One of the age old questions in church history (especially American Reformed church history) is what is the difference between the revived members of a congregation and the apparently less than revived folk.
Christian doctrine and especially Calvinistic doctrine is such that we believe those who have had a work of grace in their lives are a different type of people than those who haven't. Revivalists like Edwards and Whitfield felt a calling to lead everyone into this higher grace filled life. There are huge benefits and huge problems with this perspective. The benefit is that by saying being born again really makes a difference we uphold the bible and are saying that the life transformation by grace that we see in the bible is for us today. But two big problems emerge. One if you define the answer as something people can observe like "people who are born again don't drink and chew and go with girls who do", then you end to make the faith about not drinkin' and chewin'. This is a bad thing. Our religion becomes legalistic and superficial and everything we do not like about 'religion'. In the church this has been the 'holiness' approach. Another problem is we say the change is internal like 'you just know', people get very introspective and filled with doubt. This perspective has been the revivalist approach. Calvinism actually has been plagued with this in times of revival. The coming of Grace is a conscious thing and people try to figure out if they have it. The huge problem with this is that people often have a really self-loathing psyche. Some folks will always spin things in their head to being lost and damned. So a poorly defined subjective answer is not good.

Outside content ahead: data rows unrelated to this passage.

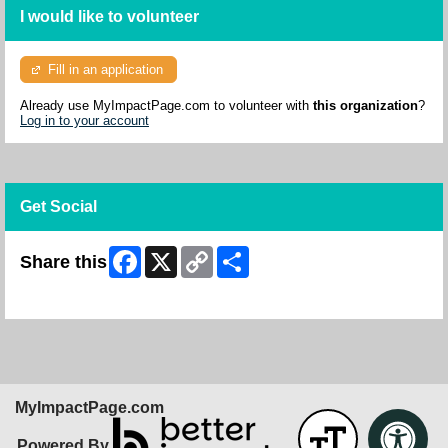
I would like to volunteer
Fill in an application
Already use MyImpactPage.com to volunteer with
this organization
?
Log in to your account
Get Social
Facebook
X
Copy
Share
Share this
Link
Skip Facebook Widget
MyImpactPage.com
Powered By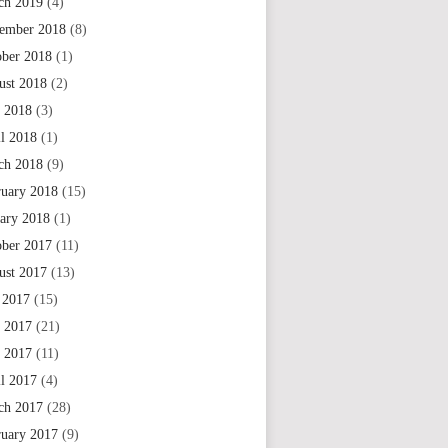
ch 2019
(4)
ember 2018
(8)
ober 2018
(1)
ust 2018
(2)
 2018
(3)
il 2018
(1)
ch 2018
(9)
ruary 2018
(15)
uary 2018
(1)
ober 2017
(11)
ust 2017
(13)
 2017
(15)
e 2017
(21)
 2017
(11)
il 2017
(4)
ch 2017
(28)
ruary 2017
(9)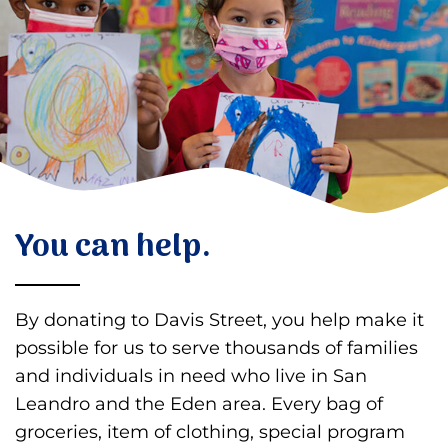
Donate
You can help.
By donating to Davis Street, you help make it
possible for us to serve thousands of families
and individuals in need who live in San
Leandro and the Eden area. Every bag of
groceries, item of clothing, special program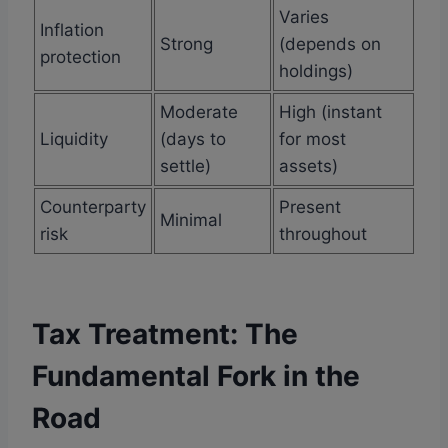
Varies
Inflation
Strong
(depends on
protection
holdings)
Moderate
High (instant
Liquidity
(days to
for most
settle)
assets)
Counterparty
Present
Minimal
risk
throughout
Tax Treatment: The
Fundamental Fork in the
Road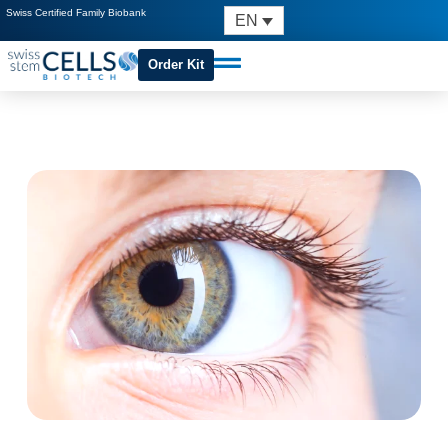
Swiss Certified Family Biobank
EN
Order Kit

I think the answer is a very difficult but necessary one. And here is the point.
I have had a lot of pastoral visits lately with very good people who want to be all they can be for the Lord. Such wonderful sweet gracious humble children of God. The problem is so many of us do not see ourselves this way. Therefore, it is hard for us to accept that we are of the people being wonderfully effected by grace. So here is the hard answer:
1. The answer is the Gospel of Grace. People need to understand a Gospel that is completely free. God accepts those who believe in the death and resurrection of Christ as their only hope for salvation: justification and sanctification. The key is the finished work of Christ. None of my personal history is even part of the equation. These are important beliefs. There is no external effect that is the evidence one can look at to know they are saved. Pure grace. BUT you say there are so many who seem to take advantage of this and simply confess belief and seem to not be transformed. Does not this simple grace lead to compromise and low expectations in life for transformation. Don't we see a church that is just like the world? We believe a gospel but it isn’t changing us? Divorce? Immorality? Dishonesty? Anger? Isn't the church filled with these things just like the world? And don't so many of us confess the gospel but are not delivered? Simple grace is not enough!! The temptation is then to add to the gospel and require some evidence in our history that is necessary to our salvation. NO NO NO. This is a huge blunder. The gospel is free and cannot be added to. Salvation is a free gift of grace to all who believe. So what do we do
2. We foll0w the lead of Luther!! Luther said sanctification is the process of getting used to our justification. This involves first separating justification from sanctification. Nothing in you history is necessary to be justified (i.e. at peace with God and reconciled) and secondly we say and if you learn to rest in your knowledge of your justification (i.e. if you get used to your justification, your affections will be transformed). So how do I get used to my justification or how do I live in grace. The desire to live daily in this grace "Drives us to prayer"!!! American Calvinistic revivalist answer to the question of Grace and Sanctification. If you do not know the love of God in a transforming way, do not doubt but believe. The key to this truth being reformed and not fanatical is that we base the transformation of our being in Knowledge (biblical knowledge) of the Gospel. The desire to have a knowledge of God's love that transforms us will drive us to prayer and worship until we live in joyful place of grace.